Here is some of the job.last output:
======== CC DENSITY MODULE ========
current wave-function model: MP2
calculating CC ground state density
a semicanonical algorithm will be used
density nr. cpu/min wall/min L R
------------------------------------------------------
1 63.03 63.34 L0 R0
------------------------------------------------------
time in cc_1den cpu: 1 h 3 min wall: 1 h 3 min ratio: 1.0
time in lpzwei cpu: 0.43 sec wall: 0.44 sec ratio: 1.0
time in invmetri cpu: 3.24 sec wall: 3.25 sec ratio: 1.0
reading orbital data $scfmo from file mos .
orbital characterization : scfconv=9
time in RI-CPHF prep cpu: 5.27 sec wall: 5.47 sec ratio: 1.0
error in gradient step (1)
Many thanks,
Mike
-
Hi Mike,
The "error in gradient step (1)" is definitely one of the nasty ones to debug. Your report is a very good one, that helps.
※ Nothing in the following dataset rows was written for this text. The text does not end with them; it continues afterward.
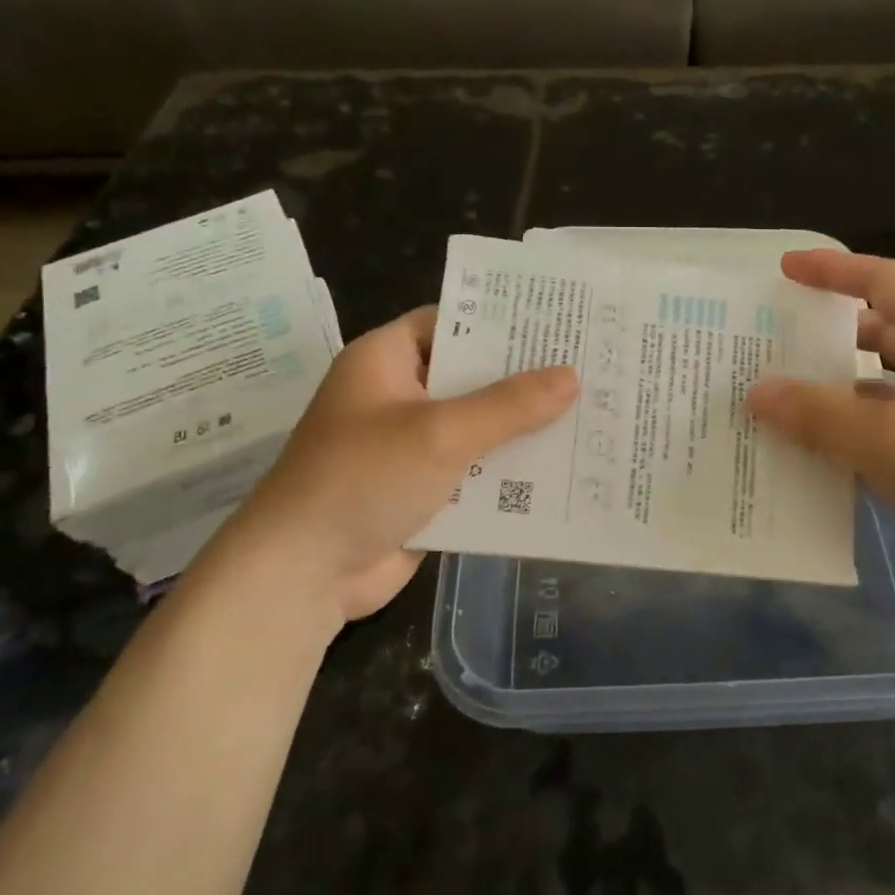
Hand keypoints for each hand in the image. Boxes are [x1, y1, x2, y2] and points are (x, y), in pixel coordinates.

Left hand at [191, 306, 577, 639]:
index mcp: (387, 360)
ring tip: (591, 415)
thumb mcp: (441, 432)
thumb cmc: (363, 479)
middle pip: (472, 376)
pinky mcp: (424, 491)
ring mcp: (411, 446)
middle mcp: (399, 396)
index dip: (502, 319)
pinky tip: (563, 471)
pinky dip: (510, 472)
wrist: (303, 575)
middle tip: (590, 368)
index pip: (452, 321)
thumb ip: (509, 405)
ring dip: (523, 429)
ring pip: (479, 427)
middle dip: (526, 379)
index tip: (559, 323)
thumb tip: (572, 376)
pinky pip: (476, 472)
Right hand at [747, 251, 894, 600]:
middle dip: (820, 337)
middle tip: (764, 343)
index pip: (881, 282)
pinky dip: (838, 440)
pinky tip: (795, 453)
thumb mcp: (886, 437)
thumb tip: (757, 391)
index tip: (783, 270)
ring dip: (824, 395)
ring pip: (868, 390)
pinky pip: (873, 436)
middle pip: (871, 335)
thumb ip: (816, 412)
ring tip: (765, 400)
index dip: (832, 270)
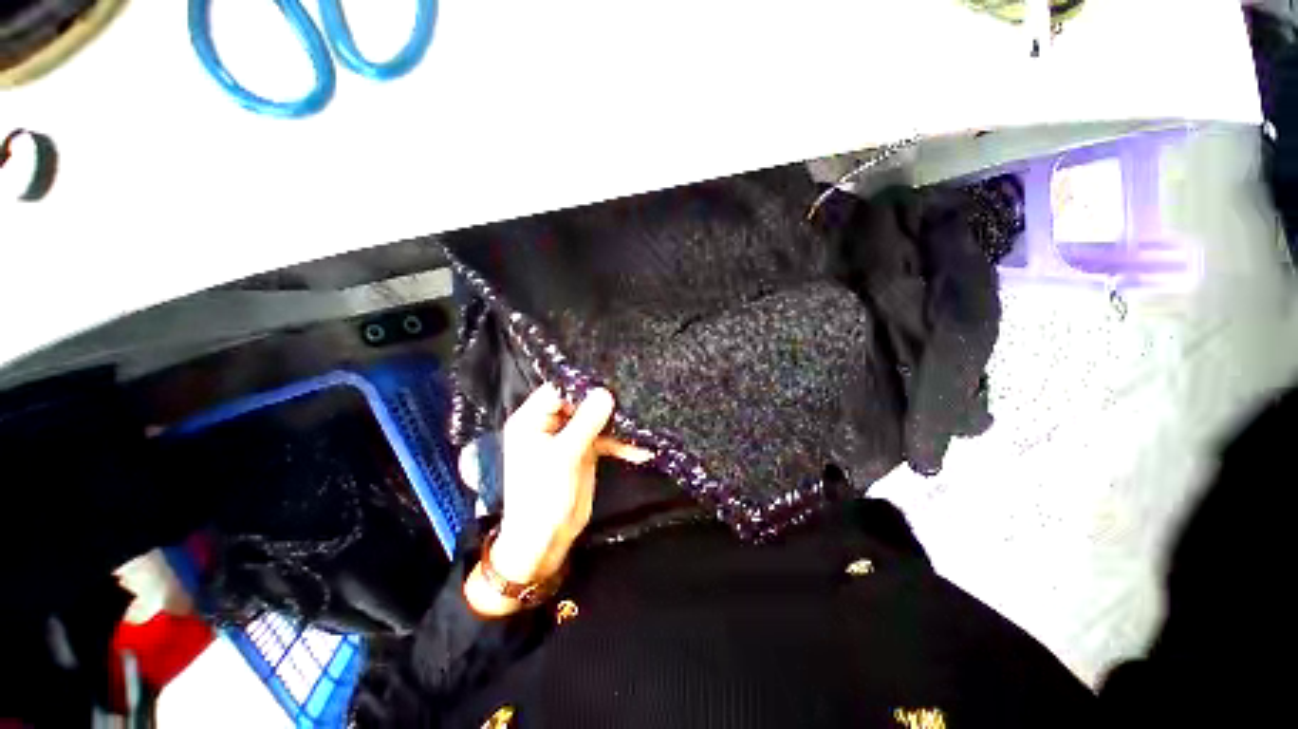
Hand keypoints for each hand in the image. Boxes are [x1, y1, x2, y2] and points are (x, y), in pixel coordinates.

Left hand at [464, 384, 650, 616]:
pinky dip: (620, 444)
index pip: (558, 390)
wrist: (546, 540)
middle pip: (580, 403)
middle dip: (605, 403)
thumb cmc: (543, 496)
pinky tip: (640, 450)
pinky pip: (604, 439)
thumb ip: (586, 423)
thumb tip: (606, 393)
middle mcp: (550, 424)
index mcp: (533, 420)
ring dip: (617, 424)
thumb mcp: (564, 456)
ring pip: (595, 420)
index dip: (582, 385)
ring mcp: (569, 437)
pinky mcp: (584, 451)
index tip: (611, 381)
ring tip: (640, 423)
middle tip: (631, 397)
Here are few thoughts:
1) In your job script turboGeomOpt.pbs you define the memory as:
#PBS -lmem=24GB
I'm not familiar with all PBS variants, but doesn't this option reserve the "Maximum physical memory used by all processes"? Since every ricc2_mpi process may as much as $maxcor, your four processes can end up allocating 4 * 16 GB = 64 GB. This may hit the PBS memory limit.
2) For MPI processes setting the stacksize can be rather nasty if the queue system starts the processes via SSH. Please see http://www.turbo-forum.com/index.php/topic,23.0.html (in particular the last section on parallel runs)
3) If the above solutions don't help, you could try running the job with the SMP parallel version (OpenMP): http://www.turbomole-gmbh.com/manuals/version_6_5/Documentation_html/node26.html
In this case the $maxcor keyword gives the actual total memory allocated by ricc2. The OpenMP version is not usually as efficient as the MPI version, though.
Hope this helps,
Antti
-
Hi Antti,
Many thanks for the suggestions. You're right, I was mixing up the way memory settings work for MPI and OpenMPI.
However, unfortunately this does not seem to be the problem - when reran the MPI calculation with maxcore set to 4000, the job failed in the same way.
I also checked the stacksize in the way recommended for MPI jobs "ssh <hostname> ulimit -a" which showed that stack size, max memory size, file size and virtual memory size were all set to unlimited.
Finally, I also tried the SMP OpenMPI RICC2 version by setting PARA_ARCH=SMP, and setting maxcore to 16000. This also failed in the same way. "error in gradient step".
Any more ideas/suggestions would be much appreciated! In the mean time, I'll see if a serial run will work.
Many thanks,
Mike
-
Hi Mike,
Seems like a really nasty case. Did you confirm that the PARA_ARCH=SMP job used the OpenMP binaries (ricc2 should report in the beginning of the output that it's "using 4 threads" or something like this)? Just to make this sure. The serial version is definitely also worth testing, although the OpenMP version is already closely related to the serial version and this suggests that the serial version might crash, too. If the serial version crashes as well, I recommend contacting the Turbomole support.
Antti
-
Hi Antti,
I checked that the SMP binaries were indeed being used - the job.last contained "OpenMP run-time library returned nthreads = 4" and the PBS standard error file indicated that the em64t-unknown-linux-gnu_smp/ricc2 binary was being used.
Alas, the serial job also failed.
Many thanks for your help, I'll take the issue up with Turbomole support.
Mike